Bei R3E sieht's da erstmal nicht danach aus. Die Grafik-Engine baut auf DirectX9 (was von der Oculus-Runtime nicht mehr unterstützt wird) und ein Update auf DirectX11 (oder 12) steht in den Sternen. Ein VR-Modus ist zwar schon integriert, läuft aber nur mit älteren Oculus-Runtimes.


----------



## HisN (20. Januar 2016)

Wincenty schrieb:


> für mich wäre das eigentlich eine Geile Sache mit VR in dem Cockpit zu gehen und dabei Simulations/Simulationsnahe Rennspiele zu spielen, wobei ich gewisse Bedenken habe bezüglich der Übelkeit, im Falle einer Kollision als Bsp. da würde einem die Sicht verwackelt, aber der Kopf steht ja "still".
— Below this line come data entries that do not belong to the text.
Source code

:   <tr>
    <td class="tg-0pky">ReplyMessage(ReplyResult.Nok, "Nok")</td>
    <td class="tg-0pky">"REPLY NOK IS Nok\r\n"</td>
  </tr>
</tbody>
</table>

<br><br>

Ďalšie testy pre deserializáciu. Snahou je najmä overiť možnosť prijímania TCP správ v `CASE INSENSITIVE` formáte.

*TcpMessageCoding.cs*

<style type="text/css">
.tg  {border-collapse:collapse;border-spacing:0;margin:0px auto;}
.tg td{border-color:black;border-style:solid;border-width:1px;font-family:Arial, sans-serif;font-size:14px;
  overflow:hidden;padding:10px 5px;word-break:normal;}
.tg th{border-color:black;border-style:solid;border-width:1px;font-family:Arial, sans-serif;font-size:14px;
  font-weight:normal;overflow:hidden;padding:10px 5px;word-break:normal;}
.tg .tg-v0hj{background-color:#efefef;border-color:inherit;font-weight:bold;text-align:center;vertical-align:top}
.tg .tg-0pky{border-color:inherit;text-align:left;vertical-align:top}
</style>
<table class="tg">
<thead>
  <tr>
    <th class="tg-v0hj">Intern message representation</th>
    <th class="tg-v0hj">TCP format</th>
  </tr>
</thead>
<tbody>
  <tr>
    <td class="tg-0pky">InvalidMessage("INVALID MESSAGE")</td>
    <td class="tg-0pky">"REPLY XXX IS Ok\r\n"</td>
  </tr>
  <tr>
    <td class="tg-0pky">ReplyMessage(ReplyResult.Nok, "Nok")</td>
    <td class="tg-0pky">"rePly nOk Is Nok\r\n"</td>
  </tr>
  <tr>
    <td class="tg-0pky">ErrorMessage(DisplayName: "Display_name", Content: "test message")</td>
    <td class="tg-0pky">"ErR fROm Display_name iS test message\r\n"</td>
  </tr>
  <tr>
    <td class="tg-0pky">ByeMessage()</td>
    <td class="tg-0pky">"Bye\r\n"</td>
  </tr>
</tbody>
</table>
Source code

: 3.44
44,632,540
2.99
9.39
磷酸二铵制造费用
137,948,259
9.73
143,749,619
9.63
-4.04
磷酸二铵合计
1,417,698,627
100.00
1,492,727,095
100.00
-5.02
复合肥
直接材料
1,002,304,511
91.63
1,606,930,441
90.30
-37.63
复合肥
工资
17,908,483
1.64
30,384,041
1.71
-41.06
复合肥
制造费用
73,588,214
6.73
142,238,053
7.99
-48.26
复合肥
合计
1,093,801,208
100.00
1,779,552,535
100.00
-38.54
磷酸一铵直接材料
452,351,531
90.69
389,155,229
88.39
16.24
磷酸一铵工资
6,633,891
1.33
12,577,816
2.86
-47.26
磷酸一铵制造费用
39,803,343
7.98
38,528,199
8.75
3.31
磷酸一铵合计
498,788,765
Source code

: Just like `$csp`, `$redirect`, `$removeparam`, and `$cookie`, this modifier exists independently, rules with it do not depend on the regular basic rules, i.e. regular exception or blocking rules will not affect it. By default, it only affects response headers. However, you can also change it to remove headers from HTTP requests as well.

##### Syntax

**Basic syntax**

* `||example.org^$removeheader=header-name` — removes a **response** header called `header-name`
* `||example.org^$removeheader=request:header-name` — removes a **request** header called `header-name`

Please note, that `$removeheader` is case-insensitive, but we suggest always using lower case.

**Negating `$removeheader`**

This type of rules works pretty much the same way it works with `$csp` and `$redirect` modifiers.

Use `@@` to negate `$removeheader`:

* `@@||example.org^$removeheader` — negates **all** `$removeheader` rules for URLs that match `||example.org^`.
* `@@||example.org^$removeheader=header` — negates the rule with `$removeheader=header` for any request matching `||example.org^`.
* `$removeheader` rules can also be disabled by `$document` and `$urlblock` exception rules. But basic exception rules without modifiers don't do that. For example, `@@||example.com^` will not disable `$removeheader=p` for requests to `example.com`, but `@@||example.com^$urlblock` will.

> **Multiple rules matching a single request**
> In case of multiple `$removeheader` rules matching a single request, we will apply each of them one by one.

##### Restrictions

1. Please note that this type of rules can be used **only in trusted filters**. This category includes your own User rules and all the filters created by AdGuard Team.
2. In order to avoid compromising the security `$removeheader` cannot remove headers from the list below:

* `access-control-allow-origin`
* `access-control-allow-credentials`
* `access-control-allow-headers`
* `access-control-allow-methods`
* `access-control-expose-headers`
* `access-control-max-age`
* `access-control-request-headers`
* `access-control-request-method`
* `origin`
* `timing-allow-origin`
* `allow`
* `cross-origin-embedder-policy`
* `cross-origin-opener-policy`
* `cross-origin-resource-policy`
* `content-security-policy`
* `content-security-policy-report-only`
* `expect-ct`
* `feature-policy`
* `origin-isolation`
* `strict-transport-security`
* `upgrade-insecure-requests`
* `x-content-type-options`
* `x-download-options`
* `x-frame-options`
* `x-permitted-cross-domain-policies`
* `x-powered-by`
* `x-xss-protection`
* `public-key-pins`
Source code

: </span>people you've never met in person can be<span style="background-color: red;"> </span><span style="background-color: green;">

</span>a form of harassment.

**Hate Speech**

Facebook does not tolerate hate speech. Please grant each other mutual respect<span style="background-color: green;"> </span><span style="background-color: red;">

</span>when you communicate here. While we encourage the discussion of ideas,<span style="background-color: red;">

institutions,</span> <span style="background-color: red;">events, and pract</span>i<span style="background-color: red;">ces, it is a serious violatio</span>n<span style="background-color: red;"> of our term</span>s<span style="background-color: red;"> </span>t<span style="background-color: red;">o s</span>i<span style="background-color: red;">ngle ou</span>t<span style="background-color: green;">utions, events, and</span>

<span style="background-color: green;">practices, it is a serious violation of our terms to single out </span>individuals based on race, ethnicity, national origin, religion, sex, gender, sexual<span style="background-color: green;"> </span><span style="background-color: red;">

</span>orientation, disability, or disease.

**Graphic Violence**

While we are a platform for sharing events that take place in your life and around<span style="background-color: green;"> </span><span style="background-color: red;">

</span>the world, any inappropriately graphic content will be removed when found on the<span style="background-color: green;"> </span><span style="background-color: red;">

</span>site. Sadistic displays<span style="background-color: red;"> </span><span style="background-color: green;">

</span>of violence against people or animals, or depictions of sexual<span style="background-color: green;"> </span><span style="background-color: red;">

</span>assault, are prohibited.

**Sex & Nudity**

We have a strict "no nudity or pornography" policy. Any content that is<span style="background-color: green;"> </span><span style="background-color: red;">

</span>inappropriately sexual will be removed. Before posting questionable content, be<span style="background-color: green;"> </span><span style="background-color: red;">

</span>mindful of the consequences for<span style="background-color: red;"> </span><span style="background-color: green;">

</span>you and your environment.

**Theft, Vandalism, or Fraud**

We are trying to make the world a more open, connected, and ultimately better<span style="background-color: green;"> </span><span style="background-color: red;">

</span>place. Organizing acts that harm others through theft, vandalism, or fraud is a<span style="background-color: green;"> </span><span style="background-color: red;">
Mit der DK2 war das kein so großes Vergnügen.
Pixel-Brei auf der einen Seite, zu schnelle Renngames auf der anderen Seite verursachen beim Schauen in die Kurve wenn man den Kopf viel von rechts nach links bewegt Übelkeit, und die fehlenden G-Kräfte verwirren.

Langsame Games wie Euro-Truck-Simulator waren für mich dagegen kein Problem.
Bin gespannt was ich da mit der CV1 zum DK2 getan hat.


----------